Tuzly Lagoons National Park, Ivan Rusev
“Generally, you find heavy metals and TNT, RDX, HMX [chemicals in explosives] in commercial weapons,” said Doug Weir, research and policy director of the Conflict and Environment Observatory in the United Kingdom.
“Heavy metals have a long lasting effect on the ecosystem. The majority of the explosives are hazardous in some way. And some, such as TNT, degrade into other deadly compounds when exposed to light.”
While the effects of these pollutants may not be immediately obvious, the Kinburn Spit, a 25-mile (40-kilometer) stretch of sand in the Ramsar-designated Black Sea biosphere reserve, is one of the most conspicuous examples of damage to Ukraine’s coastline. Rockets set fire to more than 4,000 hectares of land in early May, lasting more than a week and visible from orbit (10,000 acres).
The flames also exposed a broader war-related consequence: a lack of environmental regulation. Protected areas are threatened not only by conflict, but also by conservationists’ incapacity to enter war-torn places.
“Under normal circumstances, the fire would have been brought under control and put out much faster,” Weir says. “Most protected areas are extensively maintained, and their ecosystems tend to be imbalanced for whatever cause – pollution or overfishing, for example.” And a lack of control and assistance can have serious consequences.”
Similarly, Rusev claims that he and his colleagues have been unable to assess the extent of the injury to Black Sea dolphins due to their inability to reach broad portions of Ukrainian shoreline, and that they are unable to estimate how many dolphins have been stranded.
He believes that up to 2,000 people may have been harmed. “It’s a tragedy because we only have a limited number of three species of dolphin,” Rusev explains, “so any individual is a rare creature.”
Remote monitoring created comparable difficulties near the Azovstal steel mill in Mariupol, Ukraine’s final stronghold, where massive amounts of sulfite may leak. “The Azov and Black Seas are particularly vulnerable to pollution pressures because they are contained,” Weir explains. “Based on satellite photographs, it appears that the potentially sulfite-rich area has grown, but we can’t be sure.”
Ukraine is adamant about prosecuting those responsible for the destruction.
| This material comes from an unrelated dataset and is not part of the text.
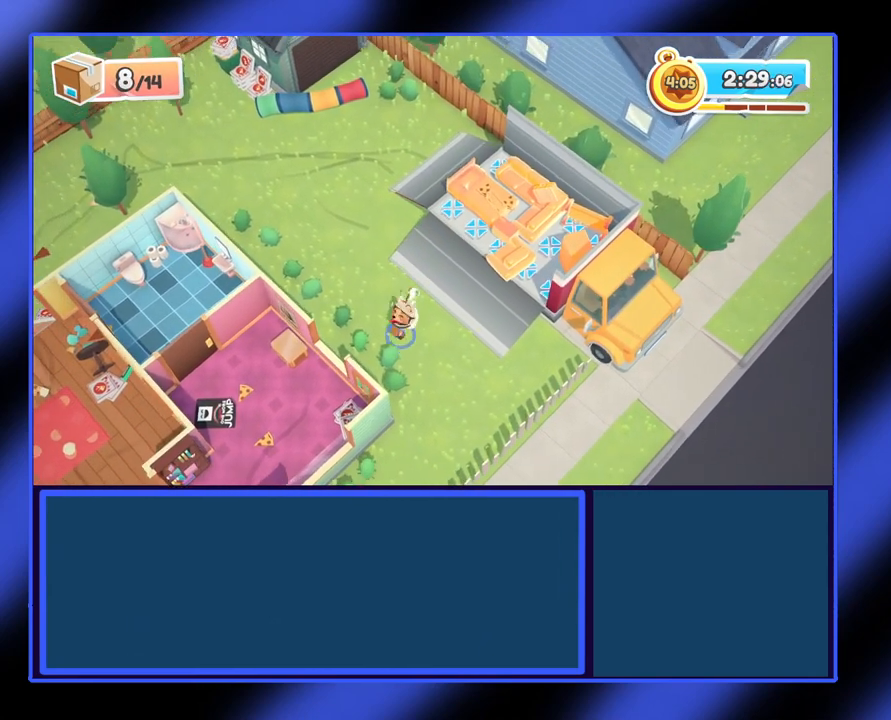
{"buttons": ["A"], "left_stick": "left", "events": [[67, "left_stick", "left"], [233, "A", "down"]]}
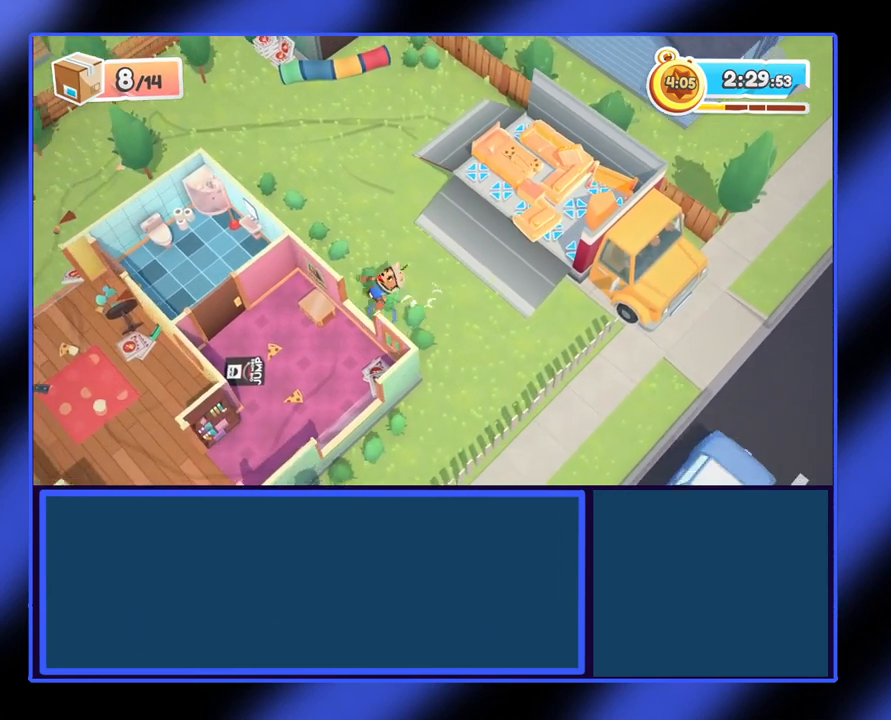
{"buttons": [], "left_stick": "down-left", "events": [[100, "A", "up"], [200, "left_stick", "down-left"], [233, "Y", "down"], [367, "Y", "up"]]}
Vira Porieva is part of a larger group building an environmental case against Russia. She is in charge of a taskforce collecting evidence of war crimes damaging bodies of water. The International Criminal Court has the authority to prosecute intentional actions that create “widespread, long-term, and severe damage to the natural environment.”
Porieva’s team gathered and analyzed water samples from the Melitopol and Berdyansk districts thanks to an international grant to assess the war’s influence on quality. “We can conduct this work because of brave national park inspectors who stay in Russian-occupied zones,” she explains. The preliminary findings are due in two months, but even with evidence, prosecuting environmental war crimes under the ICC’s framework is thought to be nearly difficult.
Shelling continues in the Tuzly Lagoons. Rusev, on the other hand, works relentlessly at as many of his regular tasks as he can, documenting the harm as he sees it.
“There were numerous bombs nearby yesterday — people are safe, but animals were again upset,” he explains.
“Very few people are concerned about this, but I am the voice of nature’s silence.” “I’m going to fight till the finish.”
This article by Antonia Cundy was first published by The Guardian on 7 June 2022. Lead Image: Tuzly Lagoons national park on Ukraine’s Black Sea coast, where thousands of herons, avocets and pelicans breed. Russian bombing has scared off much wildlife. Photograph: K Tkach/Alamy.